Second, changing the Pulp rules to allow modifying text definitely wouldn't be all upside. Yes, it would make some tricky visualization problems easier (and it would also make some line formatting problems easier).

But: the key advantage of the non-modification is that, the text never needs to make any sacrifices to accommodate the images. The images may be required to warp, but the text never has to do so.

When reading non-converted visual novels, the prose is very often strange, unnatural, and clunky; and I believe a lot of this is down to the strategy of making the text fit the visuals, rather than the more difficult task of making the images fit the text. So the writing often reads both superfluous in unnecessary detail (required to keep up with visual changes), and yet still somehow lacking in substance.

Probably a lot of this is just down to average visual novel prose already being terrible.

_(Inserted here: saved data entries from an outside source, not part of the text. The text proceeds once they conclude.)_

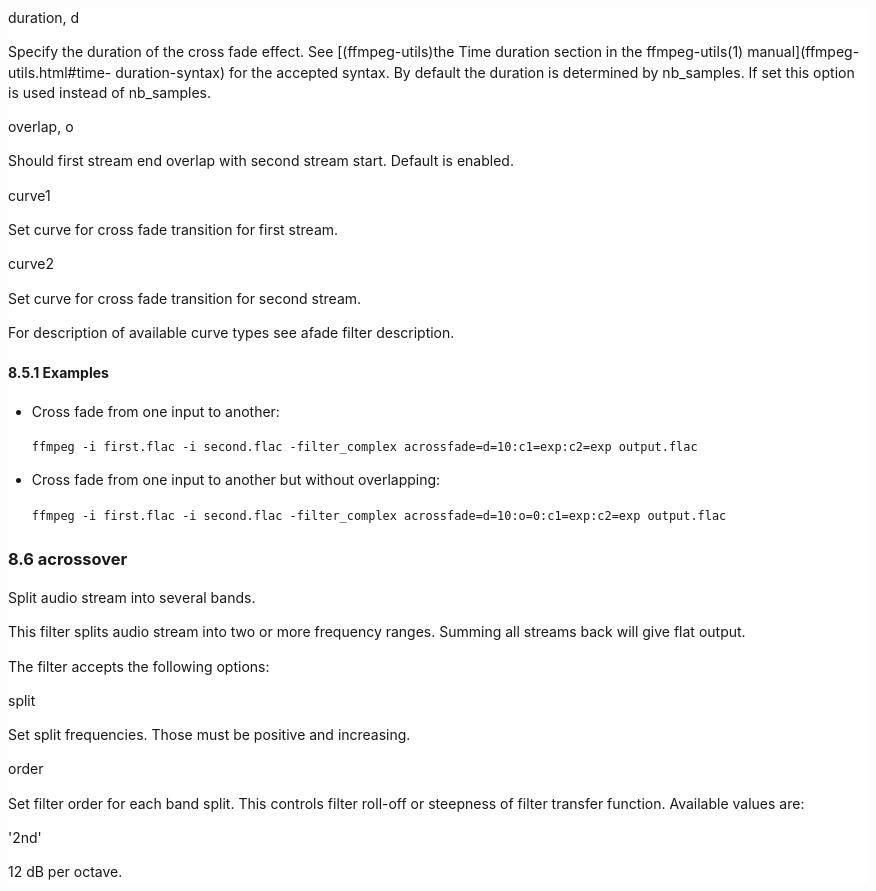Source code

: duration, d

    

Specify the duration of the cross fade effect. See [(ffmpeg-utils)the Time
duration section in the ffmpeg-utils(1) manual](ffmpeg-utils.html#time-
duration-syntax) for the accepted syntax. By default the duration is
determined by nb_samples. If set this option is used instead of nb_samples.

overlap, o

    

Should first stream end overlap with second stream start. Default is enabled.

curve1

    

Set curve for cross fade transition for first stream.

curve2

    

Set curve for cross fade transition for second stream.

For description of available curve types see afade filter description.

#### 8.5.1 Examples

  * Cross fade from one input to another: 
        
        ffmpeg -i first.flac -i second.flac -filter_complex acrossfade=d=10:c1=exp:c2=exp output.flac
        

  * Cross fade from one input to another but without overlapping: 
        
        ffmpeg -i first.flac -i second.flac -filter_complex acrossfade=d=10:o=0:c1=exp:c2=exp output.flac
        

### 8.6 acrossover

Split audio stream into several bands.

This filter splits audio stream into two or more frequency ranges. Summing all
streams back will give flat output.

The filter accepts the following options:

split

    

Set split frequencies. Those must be positive and increasing.

order

    

Set filter order for each band split. This controls filter roll-off or
steepness of filter transfer function. Available values are:

'2nd'

    

12 dB per octave.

But at least part of it is the constraints problem.

Ideally: neither the text nor the visuals of any medium with both would need to sacrifice their quality to meet the other. But in practice, it does need to happen sometimes. And between the two, I'm happier to prioritize preserving the prose. Especially when the prose is, you know, the classics.

Of course, the visuals need to not be so sacrificed as to negate any supplementary value they have in telling the story. Otherwise, there'd be no point to reading a visual novel as compared to just reading the book.

And maybe after reading this, you agree with that statement, and go back to just the plain books. But as for me, I think the visual novels still have great potential for story enhancement, constrained as their visuals might be in cases. And after all, the better the constraints are understood, the better we can work around them!